EVER FALL IN LOVE WITH SOMEONE EVER FALLEN IN LOVE....

I threw my nice pretty phone on the ground because 'new slang' started to play. I don't like her. She's irrational and angry.
But what does she do? Send a straight up, 'i don't think it's good for us to see each other anymore', and get out there first. Games games games. I HATE GAMES. It's all about who wins. Despite the aftermath of despair and sadness and misery and regret.
Does she 'discuss'? Lay the heart out on the table, wait for him to pull the trigger, but at least she can live on knowing she tried her best.
Tell him to face that it's over. Wait for a while. Wait for him to miss her, even though, me and you both know that probably wont happen.

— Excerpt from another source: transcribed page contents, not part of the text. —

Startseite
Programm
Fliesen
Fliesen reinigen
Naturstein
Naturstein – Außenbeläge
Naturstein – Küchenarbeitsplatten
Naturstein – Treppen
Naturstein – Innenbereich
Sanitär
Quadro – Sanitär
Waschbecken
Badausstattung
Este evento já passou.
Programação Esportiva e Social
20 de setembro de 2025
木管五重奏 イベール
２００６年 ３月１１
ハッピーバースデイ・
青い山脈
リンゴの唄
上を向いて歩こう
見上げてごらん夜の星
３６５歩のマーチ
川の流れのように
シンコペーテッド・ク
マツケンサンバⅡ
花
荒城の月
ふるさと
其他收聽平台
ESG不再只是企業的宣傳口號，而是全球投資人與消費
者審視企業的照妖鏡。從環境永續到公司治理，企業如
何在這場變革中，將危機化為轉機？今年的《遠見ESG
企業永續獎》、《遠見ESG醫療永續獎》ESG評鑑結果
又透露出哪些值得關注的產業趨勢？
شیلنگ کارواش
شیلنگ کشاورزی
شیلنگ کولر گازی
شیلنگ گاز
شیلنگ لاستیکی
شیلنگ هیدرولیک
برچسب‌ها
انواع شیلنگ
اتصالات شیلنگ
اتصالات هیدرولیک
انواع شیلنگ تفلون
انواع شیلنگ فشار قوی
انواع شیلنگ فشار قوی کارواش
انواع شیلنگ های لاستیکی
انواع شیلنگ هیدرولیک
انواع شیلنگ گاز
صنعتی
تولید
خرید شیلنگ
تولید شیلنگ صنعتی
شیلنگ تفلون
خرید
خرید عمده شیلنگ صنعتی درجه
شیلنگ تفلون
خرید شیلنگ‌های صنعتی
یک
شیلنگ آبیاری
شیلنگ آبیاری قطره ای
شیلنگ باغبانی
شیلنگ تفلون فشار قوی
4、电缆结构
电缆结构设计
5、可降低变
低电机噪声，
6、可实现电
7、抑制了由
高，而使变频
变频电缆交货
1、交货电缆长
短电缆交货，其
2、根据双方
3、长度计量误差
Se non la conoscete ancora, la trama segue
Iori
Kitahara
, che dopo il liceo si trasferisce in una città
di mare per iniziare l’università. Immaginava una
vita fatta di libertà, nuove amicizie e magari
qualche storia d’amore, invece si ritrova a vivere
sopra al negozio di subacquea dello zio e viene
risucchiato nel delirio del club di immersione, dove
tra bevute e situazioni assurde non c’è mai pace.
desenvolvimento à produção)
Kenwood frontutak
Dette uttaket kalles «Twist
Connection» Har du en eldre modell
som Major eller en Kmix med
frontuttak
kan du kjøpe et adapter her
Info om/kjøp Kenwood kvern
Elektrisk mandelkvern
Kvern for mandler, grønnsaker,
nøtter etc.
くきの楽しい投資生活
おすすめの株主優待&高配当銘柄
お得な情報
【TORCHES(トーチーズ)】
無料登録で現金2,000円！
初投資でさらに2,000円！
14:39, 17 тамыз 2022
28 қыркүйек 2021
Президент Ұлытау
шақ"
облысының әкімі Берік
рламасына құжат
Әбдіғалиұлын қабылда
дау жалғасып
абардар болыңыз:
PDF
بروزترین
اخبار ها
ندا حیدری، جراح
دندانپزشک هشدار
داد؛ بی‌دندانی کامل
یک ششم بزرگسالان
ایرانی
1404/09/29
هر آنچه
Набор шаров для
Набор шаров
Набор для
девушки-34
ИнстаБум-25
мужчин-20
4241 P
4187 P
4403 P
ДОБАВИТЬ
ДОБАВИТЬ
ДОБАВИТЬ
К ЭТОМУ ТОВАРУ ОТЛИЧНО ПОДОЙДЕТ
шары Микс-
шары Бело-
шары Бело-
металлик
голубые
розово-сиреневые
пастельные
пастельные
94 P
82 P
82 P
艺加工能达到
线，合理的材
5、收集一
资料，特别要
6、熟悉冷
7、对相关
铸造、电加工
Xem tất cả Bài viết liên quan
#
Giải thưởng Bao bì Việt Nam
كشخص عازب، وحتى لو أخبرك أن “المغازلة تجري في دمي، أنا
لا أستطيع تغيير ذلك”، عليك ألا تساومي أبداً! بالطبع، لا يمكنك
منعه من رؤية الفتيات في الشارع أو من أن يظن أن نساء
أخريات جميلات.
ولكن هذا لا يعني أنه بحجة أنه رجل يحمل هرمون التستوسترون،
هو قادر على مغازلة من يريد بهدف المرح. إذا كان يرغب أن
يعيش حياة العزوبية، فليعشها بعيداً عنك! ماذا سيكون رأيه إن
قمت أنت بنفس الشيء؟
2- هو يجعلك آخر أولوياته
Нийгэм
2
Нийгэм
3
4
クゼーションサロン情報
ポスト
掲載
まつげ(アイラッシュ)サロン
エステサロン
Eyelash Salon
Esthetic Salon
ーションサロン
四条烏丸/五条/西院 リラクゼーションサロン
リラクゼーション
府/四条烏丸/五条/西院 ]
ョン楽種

Or does she carry on this charade? Seeing him, kissing him, laughing with him, having an amazing time with him, just knowing it isn't going anywhere. Well, it either leads to him wanting her, or him leaving her stranded here forever with this broken heart.
HE IS NOT HIM.
I'm just so confused. I'm so confused. All I want is for me and him. Benjamin and Kimmi. I know how happy we make each other. And I know that right now, Benji has other things to think about. I'm just so scared that i'm gonna lose him. I couldn't bare to lose him. I don't know. I really don't know. My friends have all told me in their own way to give up but I can't. I won't.
If I lost like, one more point on my happiness SIM scale, I would butcher my arm so bad right now.